- French: La Conciergerie
- Directed by: Michel Poulette
- Written by: Benoît Dutrizac Michel Poulette
- Produced by: Christian Larouche Luc Vandal
- Starring: Serge Dupire Macha Grenon Jacques Godin
- Cinematography: Yves Bélanger
- Edited by: Éric Drouin
- Music by: Jean-Marie Benoît
- Production company: Cinépix
- Release date: August 26, 1997 (FFM);
- Running time: 101 minutes
- Country: Canada
- Language: French

= The Caretaker's Lodge =

The Caretaker's Lodge (La Conciergerie) is a Canadian drama film, directed by Michel Poulette and released in 1997. The film stars Serge Dupire as Jacques Laniel, a police officer who quits the force to become a private detective so that he can investigate and solve the murder of his former police partner Thomas Colin (Jacques Godin).

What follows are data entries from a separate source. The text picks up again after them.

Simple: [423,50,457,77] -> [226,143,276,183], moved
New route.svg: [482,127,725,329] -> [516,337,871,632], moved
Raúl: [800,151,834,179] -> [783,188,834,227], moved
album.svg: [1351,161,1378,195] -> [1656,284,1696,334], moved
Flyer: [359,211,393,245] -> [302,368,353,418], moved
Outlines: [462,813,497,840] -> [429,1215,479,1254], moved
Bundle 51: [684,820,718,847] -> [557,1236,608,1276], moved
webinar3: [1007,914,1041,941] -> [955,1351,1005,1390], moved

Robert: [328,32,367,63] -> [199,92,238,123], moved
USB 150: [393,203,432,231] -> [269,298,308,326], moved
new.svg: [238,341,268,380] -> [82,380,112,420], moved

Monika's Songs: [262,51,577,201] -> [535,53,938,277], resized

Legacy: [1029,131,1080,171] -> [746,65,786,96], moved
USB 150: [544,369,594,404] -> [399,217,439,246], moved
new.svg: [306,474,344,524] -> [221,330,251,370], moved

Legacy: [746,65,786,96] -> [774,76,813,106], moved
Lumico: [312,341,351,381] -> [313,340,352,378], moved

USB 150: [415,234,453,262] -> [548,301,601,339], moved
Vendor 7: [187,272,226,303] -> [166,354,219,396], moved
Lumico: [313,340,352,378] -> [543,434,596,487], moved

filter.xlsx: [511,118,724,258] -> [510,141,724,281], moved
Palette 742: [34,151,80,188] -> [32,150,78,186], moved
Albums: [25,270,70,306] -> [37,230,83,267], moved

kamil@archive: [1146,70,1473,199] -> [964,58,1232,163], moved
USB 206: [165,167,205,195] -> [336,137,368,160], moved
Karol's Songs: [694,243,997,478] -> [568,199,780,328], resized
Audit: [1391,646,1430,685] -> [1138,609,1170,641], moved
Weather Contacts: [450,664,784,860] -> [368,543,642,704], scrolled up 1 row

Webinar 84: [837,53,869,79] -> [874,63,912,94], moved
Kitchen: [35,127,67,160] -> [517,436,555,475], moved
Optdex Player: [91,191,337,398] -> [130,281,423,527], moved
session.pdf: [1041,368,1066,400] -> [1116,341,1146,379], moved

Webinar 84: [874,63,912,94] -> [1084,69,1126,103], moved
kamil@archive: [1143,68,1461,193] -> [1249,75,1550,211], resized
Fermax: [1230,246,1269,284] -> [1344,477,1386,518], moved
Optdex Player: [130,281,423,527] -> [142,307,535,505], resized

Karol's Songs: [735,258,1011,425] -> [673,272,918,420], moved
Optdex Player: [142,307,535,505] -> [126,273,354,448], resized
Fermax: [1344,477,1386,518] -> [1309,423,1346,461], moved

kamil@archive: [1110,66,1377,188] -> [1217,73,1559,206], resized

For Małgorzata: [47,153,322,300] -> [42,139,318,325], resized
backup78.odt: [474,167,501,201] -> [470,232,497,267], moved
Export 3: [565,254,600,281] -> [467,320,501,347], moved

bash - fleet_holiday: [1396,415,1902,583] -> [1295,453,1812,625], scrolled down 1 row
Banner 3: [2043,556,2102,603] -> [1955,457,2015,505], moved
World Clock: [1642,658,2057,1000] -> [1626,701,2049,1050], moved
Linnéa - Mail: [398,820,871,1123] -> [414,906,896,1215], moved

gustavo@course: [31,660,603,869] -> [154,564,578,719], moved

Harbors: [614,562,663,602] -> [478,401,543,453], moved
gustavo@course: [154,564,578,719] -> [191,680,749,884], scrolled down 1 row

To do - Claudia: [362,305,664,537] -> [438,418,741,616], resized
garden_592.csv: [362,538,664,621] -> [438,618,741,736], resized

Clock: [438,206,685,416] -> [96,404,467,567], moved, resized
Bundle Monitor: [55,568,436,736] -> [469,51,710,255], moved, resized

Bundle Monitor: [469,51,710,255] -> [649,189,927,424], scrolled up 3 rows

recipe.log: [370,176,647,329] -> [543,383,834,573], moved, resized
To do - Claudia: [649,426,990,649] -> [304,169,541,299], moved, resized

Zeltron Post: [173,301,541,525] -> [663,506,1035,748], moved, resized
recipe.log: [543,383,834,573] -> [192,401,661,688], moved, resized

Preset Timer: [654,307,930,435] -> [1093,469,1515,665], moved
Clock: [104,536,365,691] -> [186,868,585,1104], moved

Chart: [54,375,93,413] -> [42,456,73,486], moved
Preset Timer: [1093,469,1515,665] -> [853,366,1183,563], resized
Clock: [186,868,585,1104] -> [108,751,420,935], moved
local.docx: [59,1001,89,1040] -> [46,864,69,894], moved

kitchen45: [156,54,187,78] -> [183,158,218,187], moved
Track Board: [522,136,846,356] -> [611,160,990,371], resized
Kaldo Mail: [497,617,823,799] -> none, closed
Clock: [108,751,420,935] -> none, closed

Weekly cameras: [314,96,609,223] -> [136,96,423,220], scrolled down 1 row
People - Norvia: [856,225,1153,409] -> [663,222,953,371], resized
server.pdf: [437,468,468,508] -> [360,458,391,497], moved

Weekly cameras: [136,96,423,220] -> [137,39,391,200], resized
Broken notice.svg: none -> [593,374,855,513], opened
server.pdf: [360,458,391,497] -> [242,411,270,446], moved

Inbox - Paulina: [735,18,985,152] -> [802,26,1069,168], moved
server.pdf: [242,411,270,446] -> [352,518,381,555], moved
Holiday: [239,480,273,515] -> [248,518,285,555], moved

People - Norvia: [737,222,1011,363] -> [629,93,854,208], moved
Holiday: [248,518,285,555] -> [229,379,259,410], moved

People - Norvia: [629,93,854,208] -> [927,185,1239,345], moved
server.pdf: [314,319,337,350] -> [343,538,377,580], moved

The cast also includes Macha Grenon, Monique Spaziani, Tania Kontoyanni, Jean-René Ouellet, Michel Forget, Raymond Cloutier, Paul Dion, Carl Béchard, Maka Kotto, Dorothée Berryman, Marie-Claude Lefebvre, Isabel Richer, David La Haye, Eric Cabana, Lenie Scoffié, Paul Buissonneau, Caroline Néron, JiCi Lauzon, Guy Provost, Andrée Champagne, Claude Léveillée and Bianca Gervais in supporting roles.

The screenplay was written by Poulette and journalist and crime novelist Benoît Dutrizac.

The film premiered at the 1997 Montreal World Film Festival, where it won the award for Best Canadian Film.

Marcel Pothier, Guy Francoeur, Antoine Morin, Viateur Paiement and Myriam Poirier received a Genie Award nomination for Best Sound Editing at the 18th Genie Awards in 1998.